**Exercise details:** From the entries below, write out exactly the lines between the line holding "left hip: (1278, 728, -1)" and the line holding "left knee: (287, 302, 5)", inclusive, excluding any pictures.

(Beginning of Supplied records)

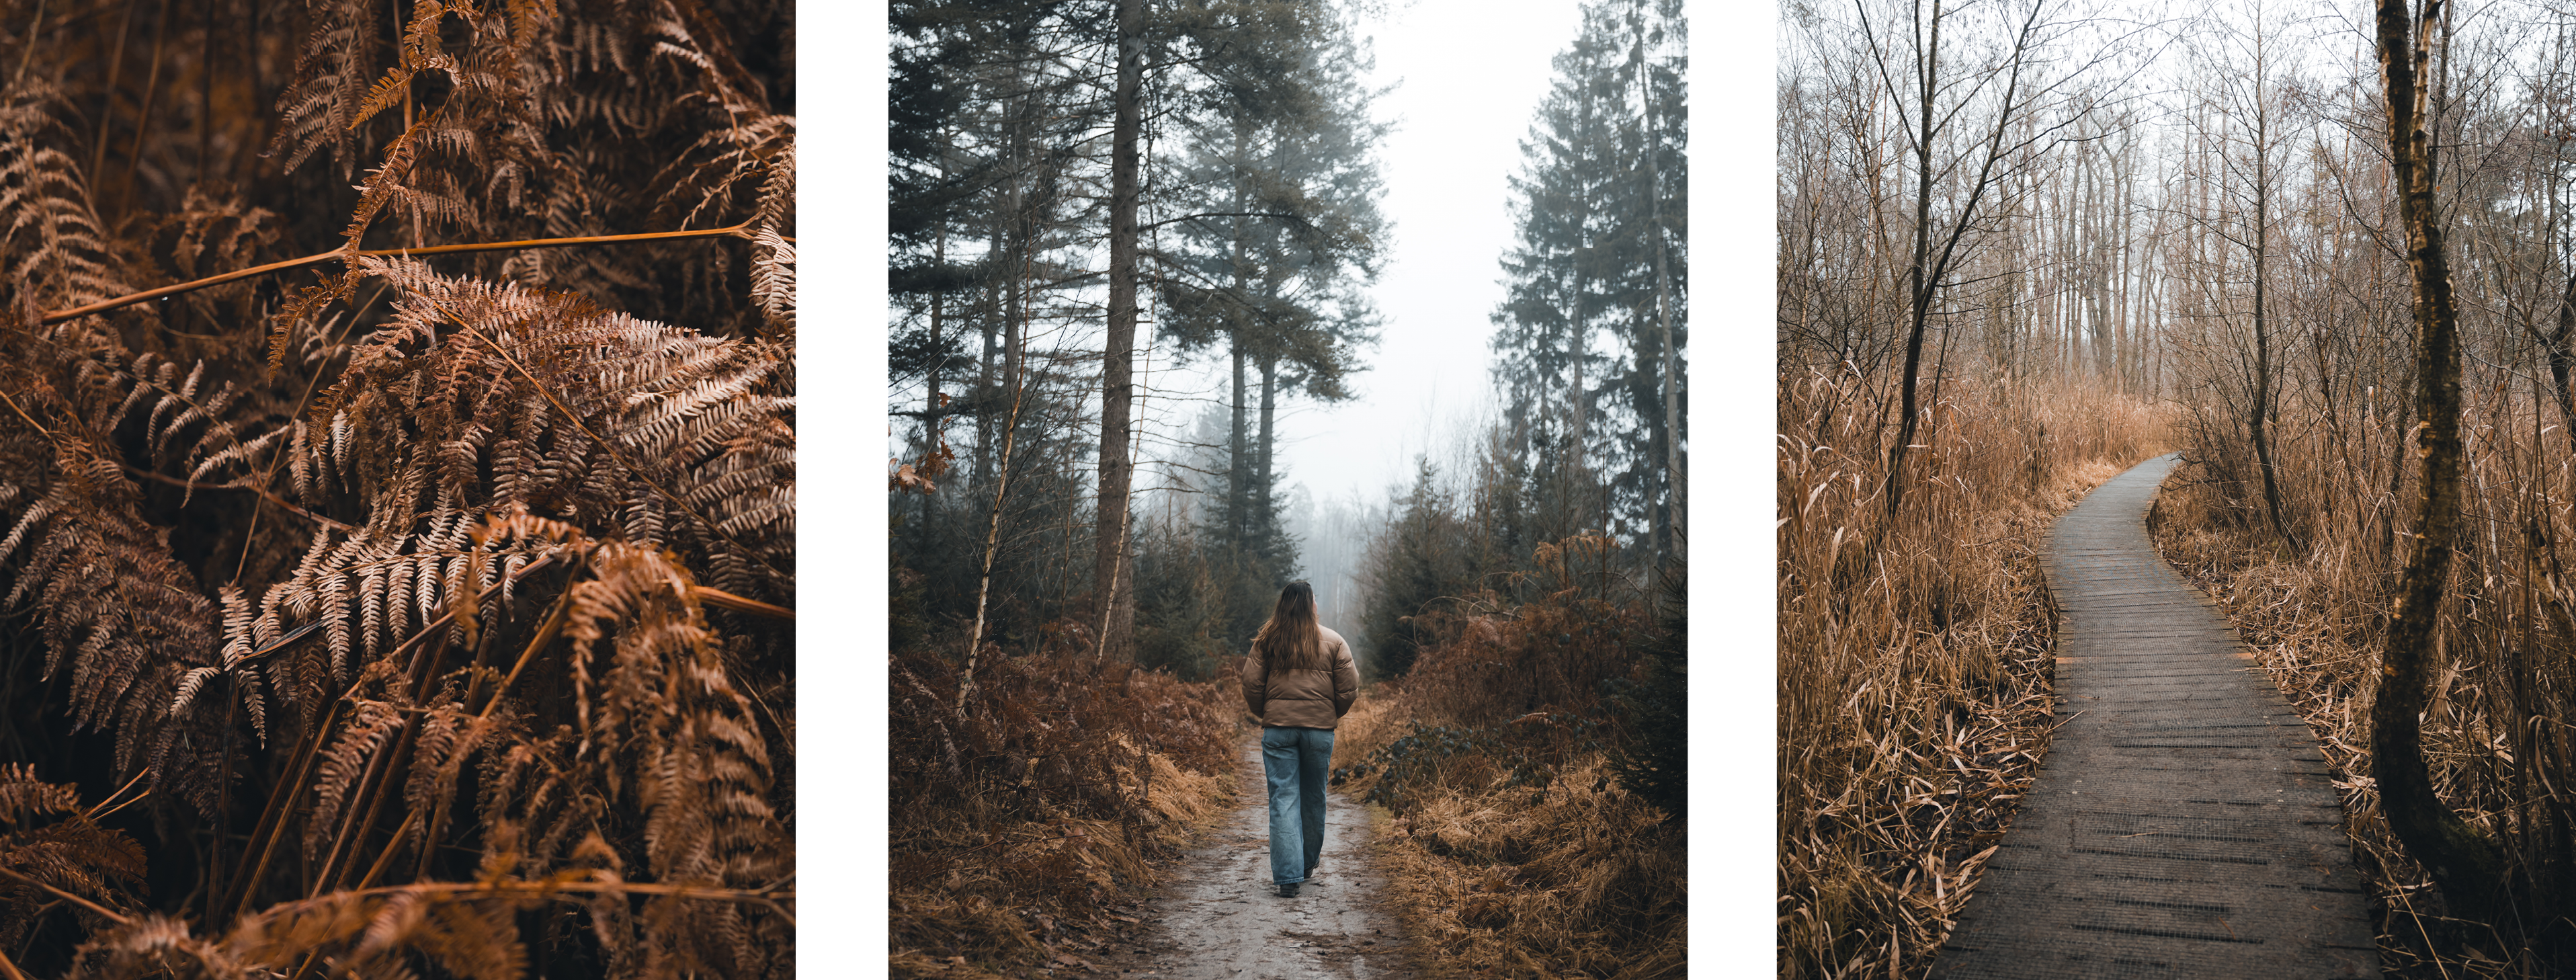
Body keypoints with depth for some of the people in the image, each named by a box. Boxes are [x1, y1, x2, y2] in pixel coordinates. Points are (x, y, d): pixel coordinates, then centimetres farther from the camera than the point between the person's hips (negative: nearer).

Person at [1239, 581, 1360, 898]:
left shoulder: (1266, 641, 1)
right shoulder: (1333, 641, 1)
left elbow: (1252, 685, 1)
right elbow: (1349, 689, 0)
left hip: (1278, 728, -1)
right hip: (1320, 729, 1)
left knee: (1283, 800, -1)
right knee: (1313, 798, 16)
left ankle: (1287, 877, -8)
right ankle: (1307, 867, 30)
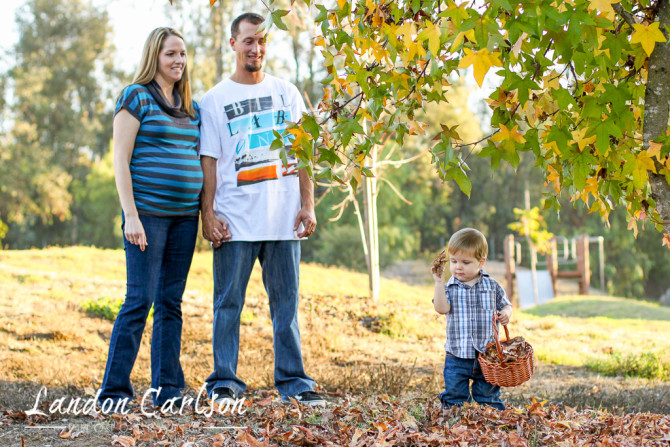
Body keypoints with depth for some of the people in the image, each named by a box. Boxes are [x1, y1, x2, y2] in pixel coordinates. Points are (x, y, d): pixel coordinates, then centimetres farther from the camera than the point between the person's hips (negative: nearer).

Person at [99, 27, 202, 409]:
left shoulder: (192, 107, 17)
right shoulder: (136, 97, -2)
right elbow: (121, 160, -7)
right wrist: (131, 215, -14)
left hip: (184, 216, 6)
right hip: (148, 213, -6)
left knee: (171, 302, 7)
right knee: (140, 300, -8)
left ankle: (167, 390, 11)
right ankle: (114, 390, -1)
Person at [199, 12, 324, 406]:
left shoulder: (287, 93, 13)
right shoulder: (214, 100, 6)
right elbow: (208, 162, 2)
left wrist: (308, 205, 2)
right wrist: (207, 214, -6)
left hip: (283, 217, 2)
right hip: (235, 220, -2)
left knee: (287, 302, 5)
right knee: (229, 303, 1)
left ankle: (294, 381, 11)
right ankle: (224, 383, 8)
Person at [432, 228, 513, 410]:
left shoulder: (492, 286, 2)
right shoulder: (449, 287, -2)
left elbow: (505, 305, 13)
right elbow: (441, 308, -18)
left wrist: (506, 314, -9)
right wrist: (439, 282, -24)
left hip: (487, 355, 1)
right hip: (457, 357, 0)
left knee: (489, 398, 12)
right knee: (454, 398, 5)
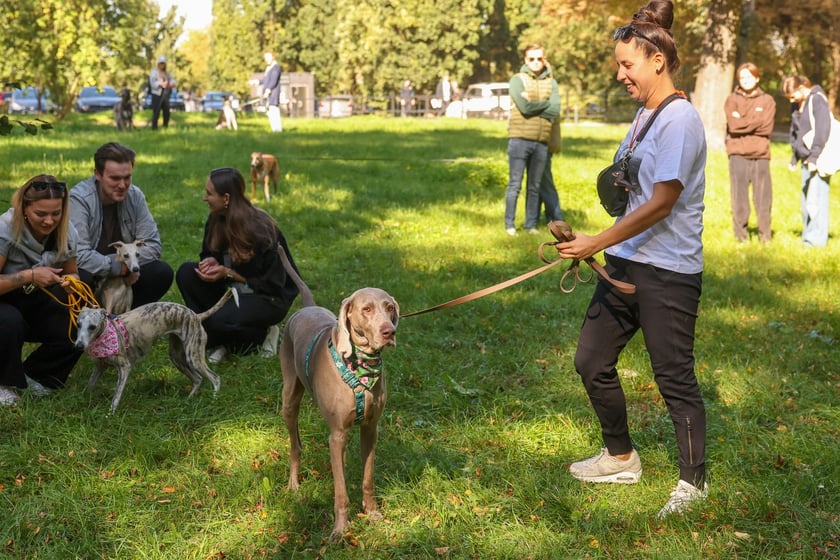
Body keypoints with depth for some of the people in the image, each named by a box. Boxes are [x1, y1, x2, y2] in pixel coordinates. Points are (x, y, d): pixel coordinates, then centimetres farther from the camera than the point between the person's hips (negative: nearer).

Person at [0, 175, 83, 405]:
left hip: (34, 302, 5)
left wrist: (71, 282, -20)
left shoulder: (65, 232, -11)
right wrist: (29, 276, -36)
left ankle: (33, 376, 4)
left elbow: (71, 274, 3)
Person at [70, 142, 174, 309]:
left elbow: (152, 245, -5)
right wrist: (121, 267, -25)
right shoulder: (79, 199, -20)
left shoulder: (135, 196, -4)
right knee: (81, 279, -37)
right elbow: (79, 255, -30)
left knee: (163, 273, -17)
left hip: (123, 275, 5)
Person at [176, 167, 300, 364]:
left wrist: (228, 273, -25)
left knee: (221, 319, -34)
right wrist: (211, 262, -14)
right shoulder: (216, 220, -4)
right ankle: (215, 340, -11)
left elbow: (272, 283, -20)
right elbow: (209, 253, 12)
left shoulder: (261, 230, -25)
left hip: (270, 298, -8)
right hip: (233, 289, 8)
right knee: (186, 273, -14)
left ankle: (262, 335, -2)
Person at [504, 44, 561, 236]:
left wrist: (533, 105, -9)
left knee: (535, 186, 9)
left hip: (542, 142, 4)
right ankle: (510, 225, 7)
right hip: (519, 139, -3)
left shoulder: (551, 83, 11)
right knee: (515, 185, -1)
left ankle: (531, 225, 16)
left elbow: (555, 111, -3)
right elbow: (524, 107, -14)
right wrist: (546, 103, -4)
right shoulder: (517, 80, 1)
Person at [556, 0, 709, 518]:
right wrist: (605, 248, 16)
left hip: (668, 274, -9)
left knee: (675, 378, 3)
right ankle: (621, 458, 32)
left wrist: (597, 242, -18)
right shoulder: (645, 112, 11)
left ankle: (694, 481, 22)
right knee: (592, 362, 13)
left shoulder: (679, 118, -17)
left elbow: (661, 202, -20)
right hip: (626, 262, 9)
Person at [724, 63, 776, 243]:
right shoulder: (732, 100, 10)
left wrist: (742, 122, -4)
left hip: (761, 155, 0)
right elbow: (733, 125, -6)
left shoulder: (767, 100, 11)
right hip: (738, 155, 0)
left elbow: (766, 126, -3)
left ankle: (765, 235, 5)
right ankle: (740, 234, 4)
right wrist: (755, 123, -5)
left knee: (763, 196, -2)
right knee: (739, 196, -3)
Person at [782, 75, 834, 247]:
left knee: (815, 199, -10)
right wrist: (795, 157, 14)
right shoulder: (798, 105, 13)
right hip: (807, 159, 8)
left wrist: (814, 157, -21)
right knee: (806, 199, 9)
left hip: (819, 159, -8)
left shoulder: (817, 100, -12)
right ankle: (808, 237, 14)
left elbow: (823, 130, -18)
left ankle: (817, 238, -7)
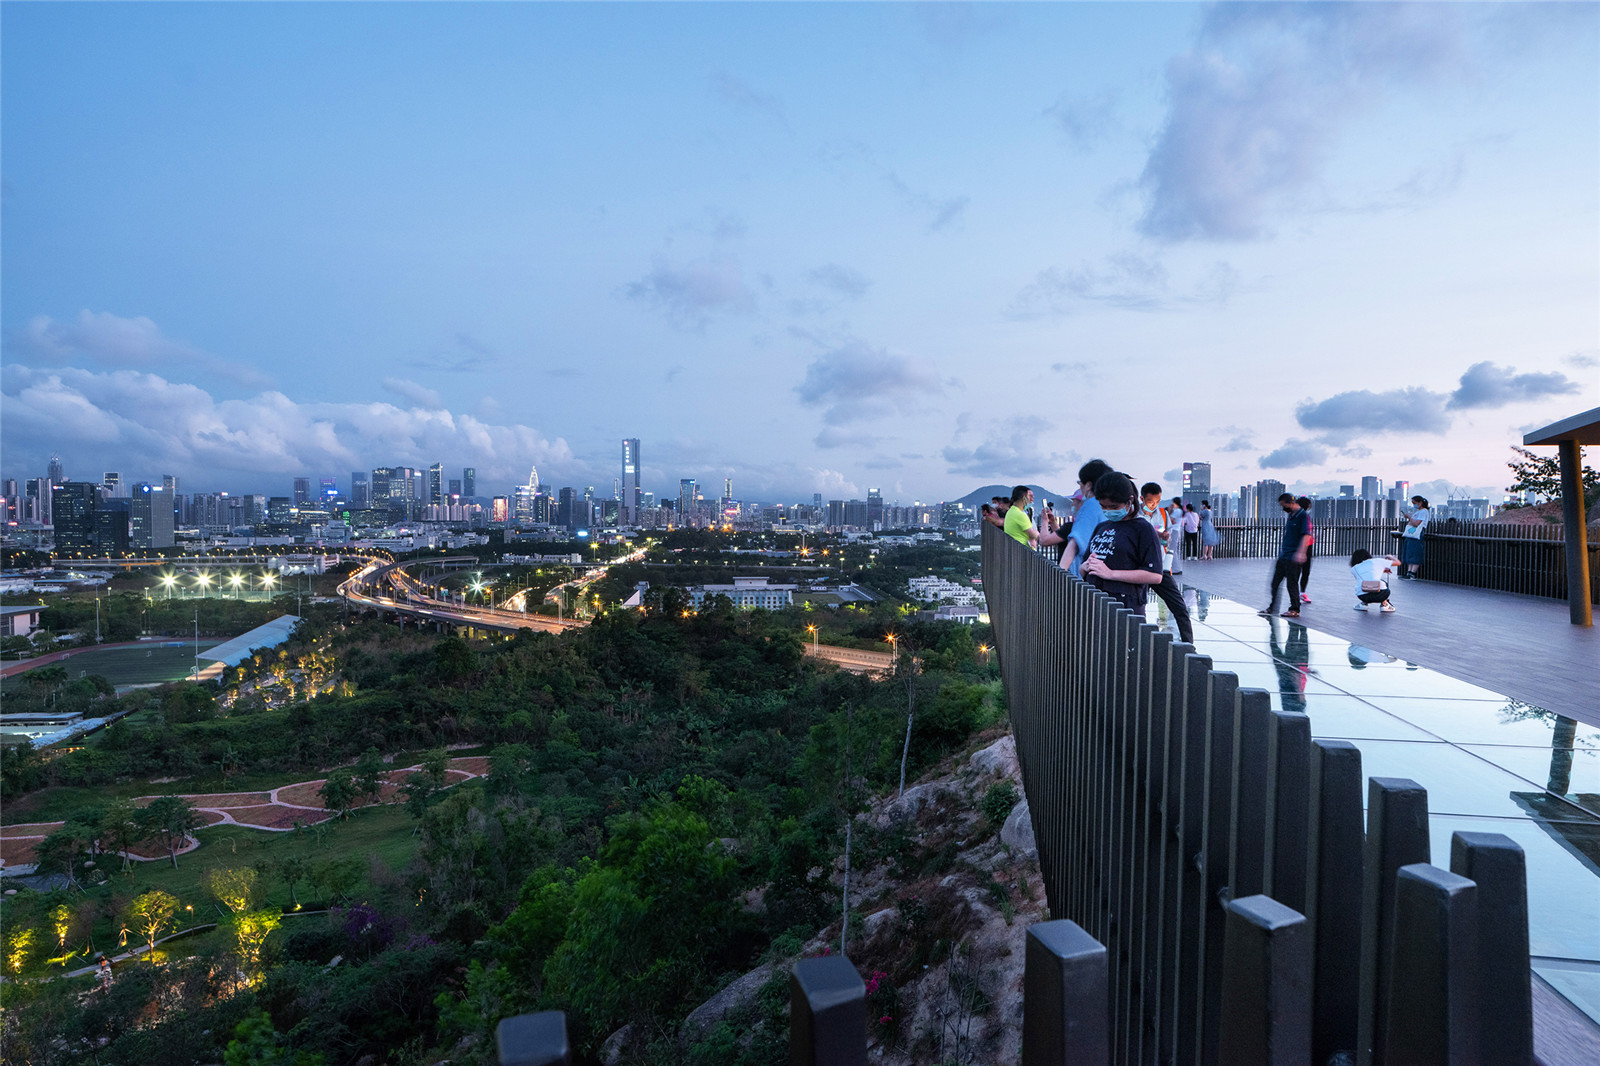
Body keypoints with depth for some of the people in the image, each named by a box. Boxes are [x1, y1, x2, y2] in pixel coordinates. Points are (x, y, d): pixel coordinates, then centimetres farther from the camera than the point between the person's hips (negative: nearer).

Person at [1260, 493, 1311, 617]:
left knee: (1292, 583, -1)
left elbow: (1306, 535, -20)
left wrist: (1300, 553, -28)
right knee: (1275, 582, 10)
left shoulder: (1303, 515, -12)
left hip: (1293, 557, -8)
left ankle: (1294, 609, 11)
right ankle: (1272, 608, 17)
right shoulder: (1290, 515, 15)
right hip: (1283, 555, 8)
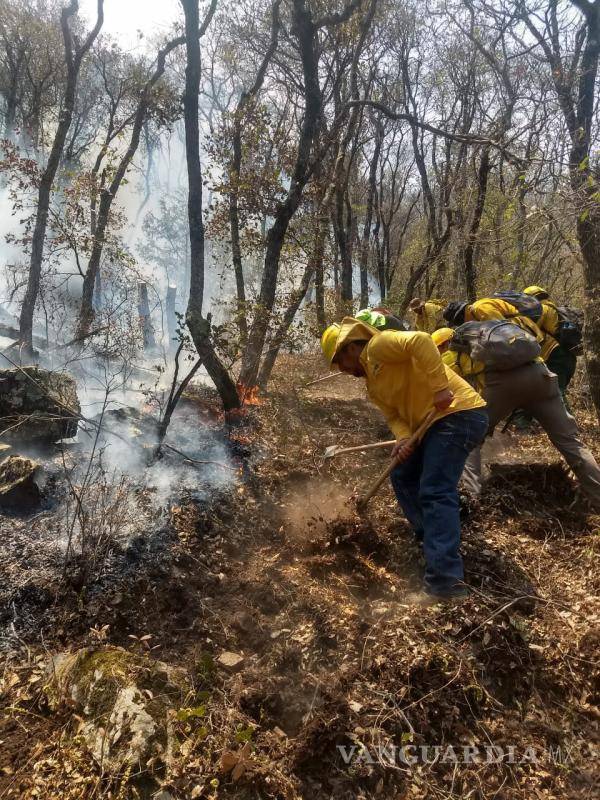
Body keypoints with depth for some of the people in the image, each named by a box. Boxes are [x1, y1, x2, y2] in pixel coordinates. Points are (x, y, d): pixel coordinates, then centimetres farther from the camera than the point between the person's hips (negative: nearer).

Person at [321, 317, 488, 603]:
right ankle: (433, 539, 27)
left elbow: (421, 341, -25)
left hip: (458, 413, -11)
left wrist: (439, 386, -28)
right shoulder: (373, 383, 20)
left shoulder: (378, 346, -9)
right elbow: (394, 414, 10)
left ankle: (445, 581, -16)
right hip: (436, 421, 11)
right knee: (403, 476, 19)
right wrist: (404, 439, -11)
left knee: (435, 492, -16)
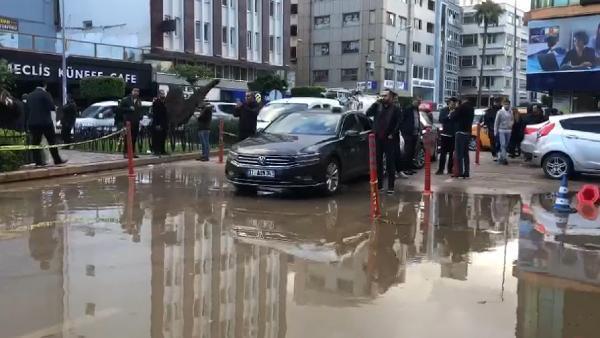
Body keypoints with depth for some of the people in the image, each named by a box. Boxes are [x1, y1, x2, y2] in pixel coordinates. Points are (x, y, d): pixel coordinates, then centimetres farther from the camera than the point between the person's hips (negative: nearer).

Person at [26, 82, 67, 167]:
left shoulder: (29, 95, 9)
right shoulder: (46, 94, -9)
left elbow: (27, 109, 12)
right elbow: (52, 107, -13)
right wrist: (55, 107, 8)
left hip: (32, 122, 5)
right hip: (45, 122, -5)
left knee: (35, 142, 6)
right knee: (52, 141, 2)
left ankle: (38, 161, 5)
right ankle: (57, 160, 5)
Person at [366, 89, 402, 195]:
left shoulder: (395, 108, 0)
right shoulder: (378, 106, 9)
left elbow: (398, 123, -4)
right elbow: (368, 113, -3)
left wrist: (392, 134, -11)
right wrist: (376, 103, -8)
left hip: (389, 139, -4)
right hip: (377, 138, 4)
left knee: (390, 163, 0)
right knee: (378, 162, 8)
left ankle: (391, 186, 4)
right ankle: (379, 185, 17)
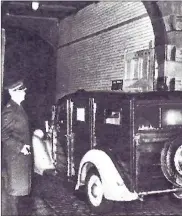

(End of Supplied records)

**Task result:**
left hip: (1278, 728, -1)
right hip: (1320, 729, 1)
left knee: (1283, 800, -1)
right knee: (1313, 798, 16)
left ankle: (1287, 877, -8)
right ankle: (1307, 867, 30)
Body keypoints with depth for some of the people in the image, each named by a box. Boxes are [x1, y1, x2, y2] in pixel coordinates. Points are (x, y, d): pixel coordinates, then centimetres farther from the camera than the point between the person's hips (negative: nearer).

Person at [99, 27, 202, 409]:
left shoulder: (192, 107, 17)
right shoulder: (136, 97, -2)
right elbow: (121, 160, -7)
right wrist: (131, 215, -14)
left hip: (184, 216, 6)
right hip: (148, 213, -6)
left knee: (171, 302, 7)
right knee: (140, 300, -8)
left ankle: (167, 390, 11)
right ankle: (114, 390, -1)
Person at [199, 12, 324, 406]:
left shoulder: (287, 93, 13)
right shoulder: (214, 100, 6)
right elbow: (208, 162, 2)
left wrist: (308, 205, 2)
right wrist: (207, 214, -6)
left hip: (283, 217, 2)
right hip: (235, 220, -2)
left knee: (287, 302, 5)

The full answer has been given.